Los partidos independentistas (Junts per Catalunya, ERC y la CUP) lograron, aunando sus fuerzas, la mayoría absoluta en las elecciones del 21-D, pero distan mucho de ser un bloque homogéneo. Al contrario, si ya antes de las elecciones hubo fuertes disputas sobre si concurrirían en una lista unitaria, y si durante la campaña JxCat y ERC lucharon para imponerse el uno al otro, ahora las dos formaciones están enfrascadas en un pulso de inciertos contornos.
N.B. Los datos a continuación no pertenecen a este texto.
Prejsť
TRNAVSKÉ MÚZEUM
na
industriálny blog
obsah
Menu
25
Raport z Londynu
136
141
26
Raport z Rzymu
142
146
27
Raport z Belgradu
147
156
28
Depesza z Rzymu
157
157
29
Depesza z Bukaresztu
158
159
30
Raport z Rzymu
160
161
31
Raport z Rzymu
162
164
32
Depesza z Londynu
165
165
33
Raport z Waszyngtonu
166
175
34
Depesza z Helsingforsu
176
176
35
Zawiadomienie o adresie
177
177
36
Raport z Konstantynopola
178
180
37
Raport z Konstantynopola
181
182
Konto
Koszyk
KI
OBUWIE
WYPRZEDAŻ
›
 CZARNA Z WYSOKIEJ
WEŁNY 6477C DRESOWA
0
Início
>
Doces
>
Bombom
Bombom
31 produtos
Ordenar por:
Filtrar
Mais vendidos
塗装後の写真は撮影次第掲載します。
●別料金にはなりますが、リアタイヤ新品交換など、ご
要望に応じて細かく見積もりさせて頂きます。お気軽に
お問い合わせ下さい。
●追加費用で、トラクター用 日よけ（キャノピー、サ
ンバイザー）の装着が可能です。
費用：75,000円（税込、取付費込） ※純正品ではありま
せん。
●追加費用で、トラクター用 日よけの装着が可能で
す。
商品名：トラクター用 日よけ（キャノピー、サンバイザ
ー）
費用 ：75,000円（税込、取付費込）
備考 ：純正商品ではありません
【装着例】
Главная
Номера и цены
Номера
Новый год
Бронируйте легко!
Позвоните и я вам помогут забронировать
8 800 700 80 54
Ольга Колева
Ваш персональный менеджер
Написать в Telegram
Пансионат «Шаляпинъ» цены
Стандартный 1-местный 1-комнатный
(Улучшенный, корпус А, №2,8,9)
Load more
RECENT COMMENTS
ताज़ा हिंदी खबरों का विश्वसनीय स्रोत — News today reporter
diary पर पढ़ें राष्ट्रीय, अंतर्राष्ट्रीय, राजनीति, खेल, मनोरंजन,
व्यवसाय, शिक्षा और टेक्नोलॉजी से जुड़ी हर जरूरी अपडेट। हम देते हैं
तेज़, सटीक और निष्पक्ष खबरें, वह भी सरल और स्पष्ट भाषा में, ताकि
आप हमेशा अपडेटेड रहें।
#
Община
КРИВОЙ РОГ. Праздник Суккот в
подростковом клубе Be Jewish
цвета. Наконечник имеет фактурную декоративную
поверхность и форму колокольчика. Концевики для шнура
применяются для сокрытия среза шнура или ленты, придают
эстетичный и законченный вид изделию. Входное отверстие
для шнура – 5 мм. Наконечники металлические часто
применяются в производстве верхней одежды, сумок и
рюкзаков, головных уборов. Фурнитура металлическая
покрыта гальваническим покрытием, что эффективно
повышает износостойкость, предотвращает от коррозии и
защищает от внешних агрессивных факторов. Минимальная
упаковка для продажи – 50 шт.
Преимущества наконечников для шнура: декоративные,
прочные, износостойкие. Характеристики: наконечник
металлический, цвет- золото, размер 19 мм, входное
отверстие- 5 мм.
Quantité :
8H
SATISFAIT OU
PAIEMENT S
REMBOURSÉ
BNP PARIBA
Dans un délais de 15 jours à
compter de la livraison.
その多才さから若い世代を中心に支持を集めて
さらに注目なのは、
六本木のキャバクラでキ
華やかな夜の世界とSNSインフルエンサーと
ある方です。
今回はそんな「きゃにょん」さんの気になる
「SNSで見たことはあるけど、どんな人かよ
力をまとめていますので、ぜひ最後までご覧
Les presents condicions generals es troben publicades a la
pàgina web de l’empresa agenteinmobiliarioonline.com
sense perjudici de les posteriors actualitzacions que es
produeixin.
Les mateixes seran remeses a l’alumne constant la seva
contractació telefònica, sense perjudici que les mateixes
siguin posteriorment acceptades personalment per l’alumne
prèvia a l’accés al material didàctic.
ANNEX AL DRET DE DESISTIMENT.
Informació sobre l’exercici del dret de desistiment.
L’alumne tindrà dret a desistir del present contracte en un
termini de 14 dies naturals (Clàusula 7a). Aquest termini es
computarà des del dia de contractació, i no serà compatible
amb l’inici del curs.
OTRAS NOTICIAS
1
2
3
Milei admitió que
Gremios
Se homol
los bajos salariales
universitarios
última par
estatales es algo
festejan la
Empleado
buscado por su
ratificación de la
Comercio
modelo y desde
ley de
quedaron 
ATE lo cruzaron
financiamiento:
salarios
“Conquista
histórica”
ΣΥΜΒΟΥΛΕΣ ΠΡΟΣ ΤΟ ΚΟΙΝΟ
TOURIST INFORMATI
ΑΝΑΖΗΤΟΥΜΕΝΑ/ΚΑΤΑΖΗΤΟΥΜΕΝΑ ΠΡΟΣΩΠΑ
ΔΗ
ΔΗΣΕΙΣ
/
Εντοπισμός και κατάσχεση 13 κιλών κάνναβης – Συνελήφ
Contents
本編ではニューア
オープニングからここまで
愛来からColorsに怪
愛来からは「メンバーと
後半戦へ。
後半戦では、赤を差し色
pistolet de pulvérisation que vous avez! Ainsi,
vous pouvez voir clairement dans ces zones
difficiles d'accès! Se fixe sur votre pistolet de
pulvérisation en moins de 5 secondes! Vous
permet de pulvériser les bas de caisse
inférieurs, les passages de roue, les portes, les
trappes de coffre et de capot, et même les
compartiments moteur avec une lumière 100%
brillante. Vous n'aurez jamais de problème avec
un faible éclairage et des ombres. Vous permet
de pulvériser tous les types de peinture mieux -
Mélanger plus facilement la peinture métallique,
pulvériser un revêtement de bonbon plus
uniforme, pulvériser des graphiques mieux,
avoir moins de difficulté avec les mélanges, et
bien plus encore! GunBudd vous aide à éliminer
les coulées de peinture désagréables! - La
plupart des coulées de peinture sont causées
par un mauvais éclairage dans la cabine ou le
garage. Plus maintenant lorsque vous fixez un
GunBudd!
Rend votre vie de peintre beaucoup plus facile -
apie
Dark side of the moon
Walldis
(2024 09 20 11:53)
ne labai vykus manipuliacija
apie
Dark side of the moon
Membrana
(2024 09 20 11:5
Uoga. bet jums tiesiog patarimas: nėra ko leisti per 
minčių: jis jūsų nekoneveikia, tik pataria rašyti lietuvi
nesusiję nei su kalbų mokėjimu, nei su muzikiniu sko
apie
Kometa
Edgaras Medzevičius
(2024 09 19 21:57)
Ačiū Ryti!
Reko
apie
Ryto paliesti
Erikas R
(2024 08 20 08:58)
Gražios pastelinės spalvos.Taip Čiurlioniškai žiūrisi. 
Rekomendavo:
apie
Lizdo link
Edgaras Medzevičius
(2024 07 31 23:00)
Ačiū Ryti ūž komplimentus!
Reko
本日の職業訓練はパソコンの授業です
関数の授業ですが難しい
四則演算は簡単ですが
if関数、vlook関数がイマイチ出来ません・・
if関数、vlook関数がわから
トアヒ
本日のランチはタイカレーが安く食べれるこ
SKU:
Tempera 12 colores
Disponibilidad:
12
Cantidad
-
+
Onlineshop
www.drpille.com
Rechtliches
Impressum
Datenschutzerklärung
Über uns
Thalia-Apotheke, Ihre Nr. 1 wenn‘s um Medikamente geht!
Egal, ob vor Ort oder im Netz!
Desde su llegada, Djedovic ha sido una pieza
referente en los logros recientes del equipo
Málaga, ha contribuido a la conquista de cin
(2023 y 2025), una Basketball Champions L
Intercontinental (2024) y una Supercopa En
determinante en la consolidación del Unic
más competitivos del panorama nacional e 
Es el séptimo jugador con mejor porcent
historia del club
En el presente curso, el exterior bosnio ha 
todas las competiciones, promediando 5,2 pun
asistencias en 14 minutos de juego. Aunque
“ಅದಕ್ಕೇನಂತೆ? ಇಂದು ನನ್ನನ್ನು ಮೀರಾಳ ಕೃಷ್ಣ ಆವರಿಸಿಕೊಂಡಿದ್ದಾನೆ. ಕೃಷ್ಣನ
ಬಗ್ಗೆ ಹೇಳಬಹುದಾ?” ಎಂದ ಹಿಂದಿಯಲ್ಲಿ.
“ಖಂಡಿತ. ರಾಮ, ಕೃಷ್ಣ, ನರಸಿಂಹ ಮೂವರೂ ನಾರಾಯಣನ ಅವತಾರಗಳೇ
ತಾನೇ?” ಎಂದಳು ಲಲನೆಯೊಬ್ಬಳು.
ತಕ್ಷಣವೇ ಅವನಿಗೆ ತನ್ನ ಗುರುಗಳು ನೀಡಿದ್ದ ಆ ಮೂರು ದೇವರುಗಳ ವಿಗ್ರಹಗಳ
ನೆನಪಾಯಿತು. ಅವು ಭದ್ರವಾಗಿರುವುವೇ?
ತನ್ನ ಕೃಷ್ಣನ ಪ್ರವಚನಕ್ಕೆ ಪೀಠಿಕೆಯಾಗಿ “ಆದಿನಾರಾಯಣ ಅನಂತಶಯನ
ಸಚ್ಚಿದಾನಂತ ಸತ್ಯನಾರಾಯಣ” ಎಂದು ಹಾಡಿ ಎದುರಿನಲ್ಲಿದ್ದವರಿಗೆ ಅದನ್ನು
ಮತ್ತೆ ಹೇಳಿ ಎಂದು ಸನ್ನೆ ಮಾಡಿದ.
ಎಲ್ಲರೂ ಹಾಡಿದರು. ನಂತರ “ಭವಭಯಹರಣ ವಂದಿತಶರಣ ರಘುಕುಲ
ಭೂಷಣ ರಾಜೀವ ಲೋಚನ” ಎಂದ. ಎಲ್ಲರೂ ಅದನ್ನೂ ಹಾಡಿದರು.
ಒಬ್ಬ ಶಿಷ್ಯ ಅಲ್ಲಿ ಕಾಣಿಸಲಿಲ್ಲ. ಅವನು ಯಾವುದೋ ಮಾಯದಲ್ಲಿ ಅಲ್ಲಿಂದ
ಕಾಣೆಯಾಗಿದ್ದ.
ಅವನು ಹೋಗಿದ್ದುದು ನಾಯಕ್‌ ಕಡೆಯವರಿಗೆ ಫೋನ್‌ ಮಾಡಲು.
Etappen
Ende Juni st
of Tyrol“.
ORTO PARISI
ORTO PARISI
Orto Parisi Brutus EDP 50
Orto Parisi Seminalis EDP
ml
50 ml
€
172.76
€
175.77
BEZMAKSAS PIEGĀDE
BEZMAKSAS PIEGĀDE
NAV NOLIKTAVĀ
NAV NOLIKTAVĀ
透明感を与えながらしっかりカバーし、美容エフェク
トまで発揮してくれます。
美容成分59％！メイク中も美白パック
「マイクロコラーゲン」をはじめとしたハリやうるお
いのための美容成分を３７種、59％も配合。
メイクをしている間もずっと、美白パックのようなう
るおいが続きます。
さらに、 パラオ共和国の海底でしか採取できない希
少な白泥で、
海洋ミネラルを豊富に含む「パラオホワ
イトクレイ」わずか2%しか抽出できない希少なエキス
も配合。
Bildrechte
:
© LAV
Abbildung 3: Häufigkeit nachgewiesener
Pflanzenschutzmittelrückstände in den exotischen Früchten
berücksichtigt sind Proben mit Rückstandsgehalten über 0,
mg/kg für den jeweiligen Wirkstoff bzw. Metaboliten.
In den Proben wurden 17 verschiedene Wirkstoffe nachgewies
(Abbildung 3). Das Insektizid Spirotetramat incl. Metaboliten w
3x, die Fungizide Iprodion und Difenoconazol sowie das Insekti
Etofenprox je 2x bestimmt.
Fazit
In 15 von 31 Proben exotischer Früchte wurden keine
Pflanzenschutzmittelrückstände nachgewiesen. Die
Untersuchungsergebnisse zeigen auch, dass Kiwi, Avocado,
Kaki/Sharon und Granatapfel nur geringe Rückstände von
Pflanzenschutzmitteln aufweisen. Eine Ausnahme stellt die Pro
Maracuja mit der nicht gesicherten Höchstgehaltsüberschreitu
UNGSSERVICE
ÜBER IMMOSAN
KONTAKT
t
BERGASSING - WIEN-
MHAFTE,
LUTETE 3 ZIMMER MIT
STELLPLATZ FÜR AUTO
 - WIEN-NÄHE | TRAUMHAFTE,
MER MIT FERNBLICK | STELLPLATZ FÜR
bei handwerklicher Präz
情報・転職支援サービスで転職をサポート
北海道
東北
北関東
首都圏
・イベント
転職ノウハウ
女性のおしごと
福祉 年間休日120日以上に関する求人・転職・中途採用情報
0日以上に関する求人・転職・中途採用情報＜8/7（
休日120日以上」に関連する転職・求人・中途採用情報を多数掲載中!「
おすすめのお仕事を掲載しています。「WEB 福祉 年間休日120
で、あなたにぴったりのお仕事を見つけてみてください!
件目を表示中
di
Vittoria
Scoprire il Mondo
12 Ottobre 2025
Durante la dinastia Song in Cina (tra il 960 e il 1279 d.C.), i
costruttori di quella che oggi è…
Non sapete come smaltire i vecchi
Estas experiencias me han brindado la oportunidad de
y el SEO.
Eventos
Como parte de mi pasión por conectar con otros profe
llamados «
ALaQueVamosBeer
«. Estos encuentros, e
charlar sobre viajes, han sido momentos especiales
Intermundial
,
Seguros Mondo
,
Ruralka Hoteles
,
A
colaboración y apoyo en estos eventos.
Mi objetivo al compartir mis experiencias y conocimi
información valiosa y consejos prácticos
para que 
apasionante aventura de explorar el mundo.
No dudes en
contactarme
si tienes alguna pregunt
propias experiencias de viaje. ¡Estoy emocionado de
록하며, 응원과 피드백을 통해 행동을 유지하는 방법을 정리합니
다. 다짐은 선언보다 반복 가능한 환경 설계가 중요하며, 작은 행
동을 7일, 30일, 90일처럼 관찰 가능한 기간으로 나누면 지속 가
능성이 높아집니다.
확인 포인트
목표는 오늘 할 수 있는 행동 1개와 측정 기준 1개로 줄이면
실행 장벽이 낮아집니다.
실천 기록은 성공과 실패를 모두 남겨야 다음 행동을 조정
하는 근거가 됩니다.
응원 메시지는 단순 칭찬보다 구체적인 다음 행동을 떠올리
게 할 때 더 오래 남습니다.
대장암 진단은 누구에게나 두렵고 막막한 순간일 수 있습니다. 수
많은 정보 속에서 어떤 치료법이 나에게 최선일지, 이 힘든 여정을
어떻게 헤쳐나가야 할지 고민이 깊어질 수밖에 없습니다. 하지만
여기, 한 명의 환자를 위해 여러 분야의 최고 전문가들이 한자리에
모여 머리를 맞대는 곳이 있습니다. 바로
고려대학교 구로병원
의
Una pugna en la que se mezclan rencillas acumuladas; cuestiones de calado político (¿cuál debe ser el camino a seguir después de que la vía unilateral acabara con la suspensión de la autonomía, perjuicios económicos y unos graves procesos judiciales); personales (¿quién será el próximo president de la Generalitat catalana?), y legales (¿en qué situación quedan los diputados que están encausados, en la cárcel o huidos de la justicia?). Poner en funcionamiento las instituciones, volver a poner en marcha Cataluña, gobernar, en definitiva, no parece por el momento una prioridad. Al contrario, las energías se pierden en debates de nombres y ocurrencias de dudosa legalidad, como la de una investidura telemática de Carles Puigdemont.

En esta pugna del independentismo parece que todo vale. Por el camino, se van cayendo pesos pesados del independentismo (Artur Mas, Carles Mundó) y poco a poco se aboca a las instituciones a un escenario ya conocido e indeseado: decisiones in extremis que suelen ser saltos hacia adelante sin red. Y no es esto lo que necesita Cataluña, sino un Govern que se dedique a eso, a gobernar, y un president que lo dirija aplicando de forma legítima su programa pensando en el bien común y dentro del ordenamiento jurídico. ¿Es mucho pedir?